# 2002 honda wont drive or reverse



## dre2014 (Feb 13, 2015)

I have a 2002 honda foreman rucibcon trx500fa. When i put it into drive it and give press the throttle it feels like it wants to move but doesnt. I retrieved the code and it was 6 blinks stating the angle sensor or ecm. i do not have a spare ecm to use as a tester to verify if the ecm is bad. I tested the angle sensor and verified it was good. The bike does the same in reverse. When i start it up esp d1 d2 and gear position just flash. 

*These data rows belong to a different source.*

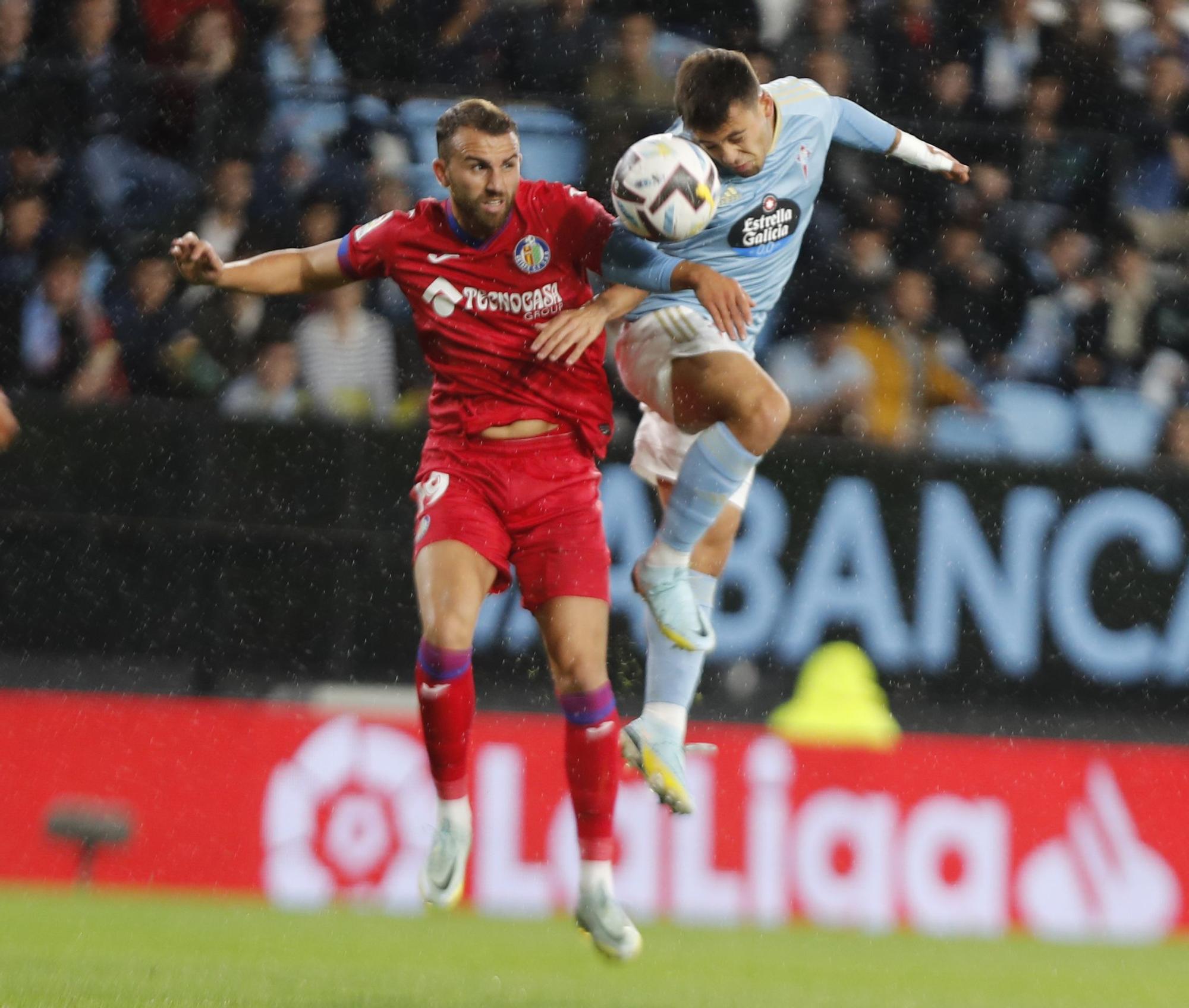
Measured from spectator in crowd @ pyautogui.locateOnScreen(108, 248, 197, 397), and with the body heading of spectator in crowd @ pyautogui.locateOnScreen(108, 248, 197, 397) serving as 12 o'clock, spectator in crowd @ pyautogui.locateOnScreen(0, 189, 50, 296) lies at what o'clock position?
spectator in crowd @ pyautogui.locateOnScreen(0, 189, 50, 296) is roughly at 4 o'clock from spectator in crowd @ pyautogui.locateOnScreen(108, 248, 197, 397).

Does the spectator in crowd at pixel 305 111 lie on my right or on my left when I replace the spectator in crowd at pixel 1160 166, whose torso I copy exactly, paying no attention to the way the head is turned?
on my right

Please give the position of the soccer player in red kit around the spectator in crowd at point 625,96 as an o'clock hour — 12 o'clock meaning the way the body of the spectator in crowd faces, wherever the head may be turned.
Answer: The soccer player in red kit is roughly at 12 o'clock from the spectator in crowd.

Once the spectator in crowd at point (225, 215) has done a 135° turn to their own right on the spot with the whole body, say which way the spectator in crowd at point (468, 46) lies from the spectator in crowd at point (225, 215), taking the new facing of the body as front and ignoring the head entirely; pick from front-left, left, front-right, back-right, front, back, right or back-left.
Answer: right

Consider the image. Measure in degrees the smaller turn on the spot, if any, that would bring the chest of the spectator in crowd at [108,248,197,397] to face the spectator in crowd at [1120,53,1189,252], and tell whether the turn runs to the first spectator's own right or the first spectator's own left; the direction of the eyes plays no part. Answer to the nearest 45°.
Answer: approximately 90° to the first spectator's own left

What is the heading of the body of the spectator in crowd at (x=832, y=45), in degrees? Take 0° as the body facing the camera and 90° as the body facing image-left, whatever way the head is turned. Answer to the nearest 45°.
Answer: approximately 0°

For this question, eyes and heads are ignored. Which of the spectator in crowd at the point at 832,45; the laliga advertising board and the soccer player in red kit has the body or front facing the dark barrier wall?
the spectator in crowd

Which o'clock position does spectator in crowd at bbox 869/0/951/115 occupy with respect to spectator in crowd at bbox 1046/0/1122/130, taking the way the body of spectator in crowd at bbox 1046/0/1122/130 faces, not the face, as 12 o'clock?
spectator in crowd at bbox 869/0/951/115 is roughly at 2 o'clock from spectator in crowd at bbox 1046/0/1122/130.

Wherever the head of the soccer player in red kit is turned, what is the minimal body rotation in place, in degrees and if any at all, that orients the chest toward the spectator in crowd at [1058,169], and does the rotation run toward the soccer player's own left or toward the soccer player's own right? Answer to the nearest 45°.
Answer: approximately 135° to the soccer player's own left

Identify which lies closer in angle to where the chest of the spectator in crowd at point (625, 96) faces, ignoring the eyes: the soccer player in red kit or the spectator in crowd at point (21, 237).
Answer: the soccer player in red kit
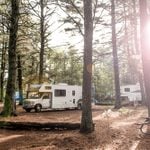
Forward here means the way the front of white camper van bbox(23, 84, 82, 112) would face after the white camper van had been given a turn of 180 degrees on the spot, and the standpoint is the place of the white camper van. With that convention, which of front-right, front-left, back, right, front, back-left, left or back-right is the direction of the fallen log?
back-right

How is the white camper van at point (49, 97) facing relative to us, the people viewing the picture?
facing the viewer and to the left of the viewer
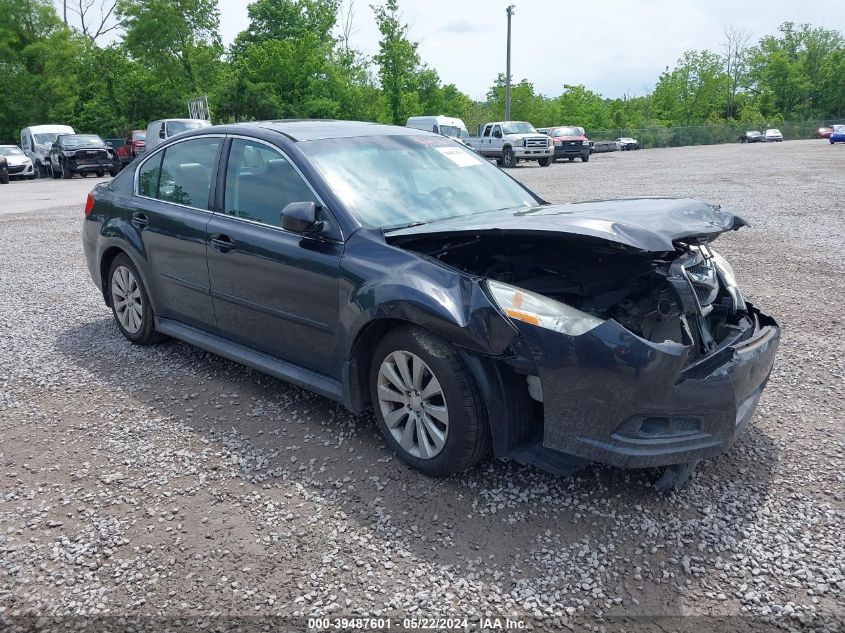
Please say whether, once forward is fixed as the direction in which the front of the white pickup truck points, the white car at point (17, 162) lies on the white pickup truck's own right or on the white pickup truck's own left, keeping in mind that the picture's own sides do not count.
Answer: on the white pickup truck's own right

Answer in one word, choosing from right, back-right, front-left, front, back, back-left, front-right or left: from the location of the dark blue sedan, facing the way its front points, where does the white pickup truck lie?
back-left

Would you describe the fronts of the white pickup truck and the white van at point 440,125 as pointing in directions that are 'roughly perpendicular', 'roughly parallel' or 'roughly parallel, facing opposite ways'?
roughly parallel

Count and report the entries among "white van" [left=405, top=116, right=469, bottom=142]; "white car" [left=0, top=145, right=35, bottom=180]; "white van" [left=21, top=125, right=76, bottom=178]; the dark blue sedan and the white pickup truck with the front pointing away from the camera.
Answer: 0

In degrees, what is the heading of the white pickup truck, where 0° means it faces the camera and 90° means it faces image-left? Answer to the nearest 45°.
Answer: approximately 315°

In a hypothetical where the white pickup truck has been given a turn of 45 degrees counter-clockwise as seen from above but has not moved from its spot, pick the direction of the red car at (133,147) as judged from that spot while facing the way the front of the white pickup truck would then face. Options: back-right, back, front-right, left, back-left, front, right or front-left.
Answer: back

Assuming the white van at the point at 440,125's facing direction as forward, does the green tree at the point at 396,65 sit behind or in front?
behind

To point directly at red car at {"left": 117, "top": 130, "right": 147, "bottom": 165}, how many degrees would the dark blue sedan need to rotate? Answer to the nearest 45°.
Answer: approximately 180°

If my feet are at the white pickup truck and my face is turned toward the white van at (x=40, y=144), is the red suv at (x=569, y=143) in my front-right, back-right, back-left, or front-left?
back-right

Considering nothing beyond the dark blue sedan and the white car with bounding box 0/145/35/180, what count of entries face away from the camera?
0

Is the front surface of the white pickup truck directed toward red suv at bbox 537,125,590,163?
no

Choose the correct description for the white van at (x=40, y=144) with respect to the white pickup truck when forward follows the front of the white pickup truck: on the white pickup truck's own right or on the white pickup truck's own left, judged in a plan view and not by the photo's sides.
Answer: on the white pickup truck's own right

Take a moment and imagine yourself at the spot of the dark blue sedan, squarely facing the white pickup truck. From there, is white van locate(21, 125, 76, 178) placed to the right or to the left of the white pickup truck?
left

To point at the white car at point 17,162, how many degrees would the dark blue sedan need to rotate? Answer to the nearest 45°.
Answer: approximately 180°

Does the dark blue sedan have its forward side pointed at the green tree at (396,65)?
no

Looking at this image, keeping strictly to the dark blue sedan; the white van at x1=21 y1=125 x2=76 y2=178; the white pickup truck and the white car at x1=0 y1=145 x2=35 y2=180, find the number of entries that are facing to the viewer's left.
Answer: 0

i was told by the previous owner he replaced the brains behind the light on the steering column. and also that when he previously had the problem he messed with the gear linkage to rectify it but hes not sure what he did.


----------



## dre2014 (Feb 13, 2015)

ok i got on it today and the d1 d2 and esp are all flashing still but it did drive foward i only drove it 10 mph but reverse sounds like its slipping any ideas?


----------



## dre2014 (Feb 13, 2015)

got on it again today and it will not drive foward it nudges foward but doesnt really move just nudges. reverse is still sounding like a slipping


----------



## dre2014 (Feb 13, 2015)

well turns out i was trouble shooting the wrong component while troubleshooting the angle sensor. I located the right component (angle sensor) and tested it and it failed. i bought another one for 100 dollars and installed it ( you must preload this sensor as per the service manual FYI) and the did the initialization procedure and all my problems are fixed! Hope this helps some one out in the long haul. I also set the gear linkage back to the factory settings which im sure had to be done anyways.


----------



## Snapdown2004 (Sep 4, 2015)

How do I preload a new angle sensor for a trx400fa?


----------